Single-family home sales dropped 24.8% in May from a year ago, while multi-family homes plunged 41.4%. The median existing house price rose 2.3% from a year ago to $284,600 in May.
That was the smallest gain since February 2012.
Though single-family home prices increased, the median condominium price fell.
“Although demand certainly dropped in March and April due to the crisis, supply dropped even more, and has thus far kept home prices from declining,” said Mike Fratantoni, chief economist at the Mortgage Bankers Association in Washington. “We expect that home price growth will pick up over the summer due to insufficient supply levels.”

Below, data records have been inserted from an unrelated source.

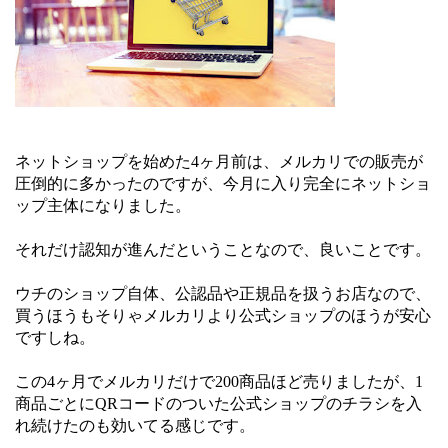
ネットショップを始めた4ヶ月前は、メルカリでの販売が
圧倒的に多かったのですが、今月に入り完全にネットショ
ップ主体になりました。
それだけ認知が進んだということなので、良いことです。
ウチのショップ自体、公認品や正規品を扱うお店なので、
買うほうもそりゃメルカリより公式ショップのほうが安心
ですしね。
この4ヶ月でメルカリだけで200商品ほど売りましたが、1
商品ごとにQRコードのついた公式ショップのチラシを入
れ続けたのも効いてる感じです。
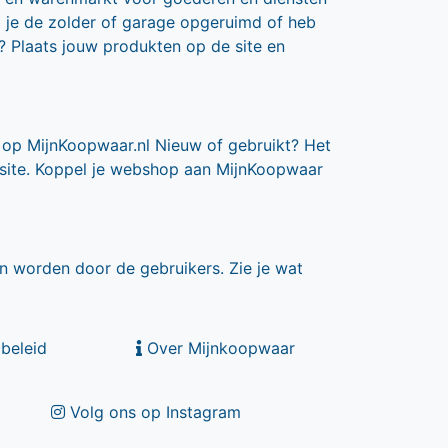
b je de zolder of garage opgeruimd of heb
? Plaats jouw produkten op de site en
 op MijnKoopwaar.nl Nieuw of gebruikt? Het
 site. Koppel je webshop aan MijnKoopwaar
n worden door de gebruikers. Zie je wat
beleid
Over Mijnkoopwaar
Volg ons op Instagram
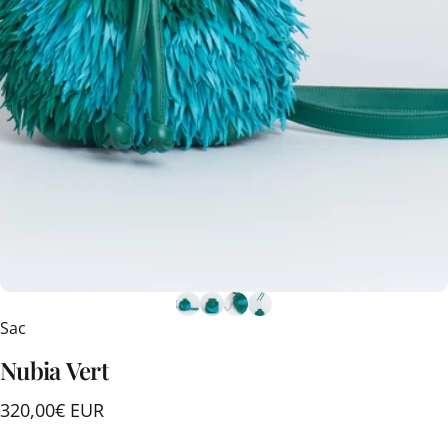
Sac
Nubia
Vert
320,00€ EUR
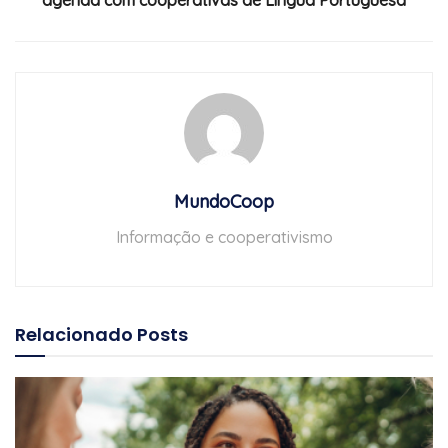
MundoCoop
Informação e cooperativismo
Relacionado
Posts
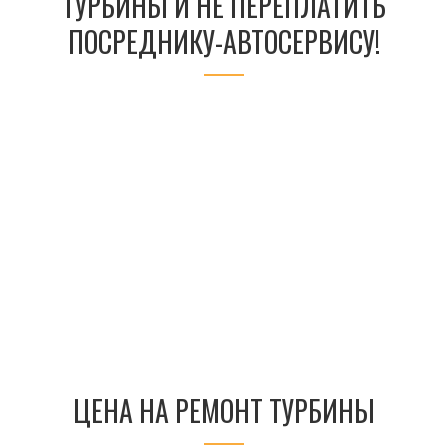
ТУРБИНЫ И НЕ ПЕРЕПЛАТИТЬ
ПОСРЕДНИКУ-АВТОСЕРВИСУ!
ЦЕНА НА РЕМОНТ ТУРБИНЫ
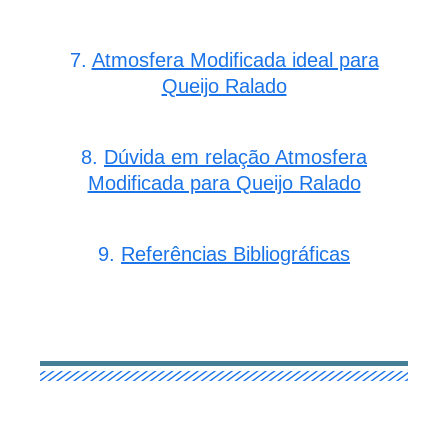
7.
Atmosfera Modificada ideal para
Queijo Ralado
8.
Dúvida em relação Atmosfera
Modificada para Queijo Ralado
9.
Referências Bibliográficas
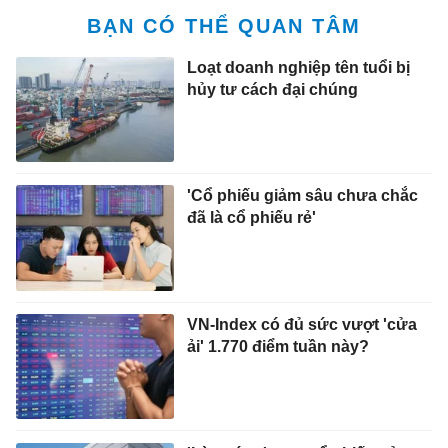
BẠN CÓ THỂ QUAN TÂM
Loạt doanh nghiệp tên tuổi bị
hủy tư cách đại chúng
'Cổ phiếu giảm sâu chưa chắc
đã là cổ phiếu rẻ'
VN-Index có đủ sức vượt 'cửa
ải' 1.770 điểm tuần này?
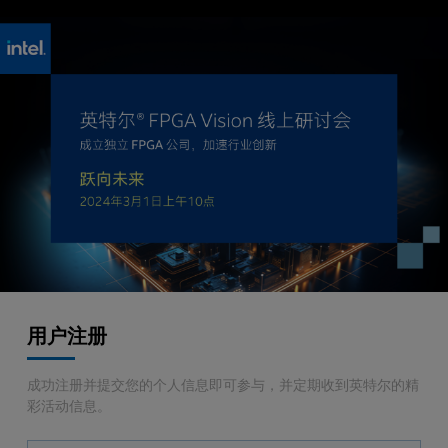
用户注册
成功注册并提交您的个人信息即可参与，并定期收到英特尔的精
彩活动信息。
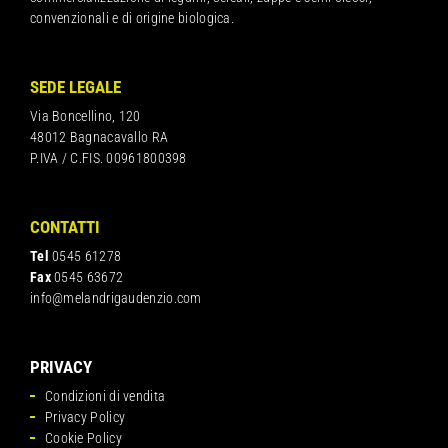
convenzionali e di origine biologica.
SEDE LEGALE
Via Boncellino, 120
48012 Bagnacavallo RA
P.IVA / C.FIS. 00961800398
CONTATTI
Tel
0545 61278
Fax
0545 63672
info@melandrigaudenzio.com
PRIVACY
Condizioni di vendita
Privacy Policy
Cookie Policy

Last month’s slump in home sales, together with a modest rise in homebuilding in May, suggested a big drop in residential investment this quarter after it grew at its fastest rate in more than seven years in the first quarter.
Economists are forecasting residential investment will decline at around a 20% annualised rate in the second quarter.
That would contribute to gross domestic product sinking at as much as a 37.5% pace during that period, they say.
The economy contracted at a 5% rate in the first quarter, the sharpest since the 2007-2009 Great Recession.
At May’s sales pace, it would take 4.8 months to exhaust the current inventory of pre-owned homes on the market, up from 4.3 months a year ago.
A six-to-seven-month supply is viewed as a healthy balance between supply and demand.
Last month, houses for sale typically stayed on the market for 26 days, down from 27 days in April, but matching the duration a year ago.
Fifty-eight percent of homes sold in May were on the market for less than a month.
First-time buyers accounted for 34% of sales in May, down from 36% in April but up from 32% a year ago.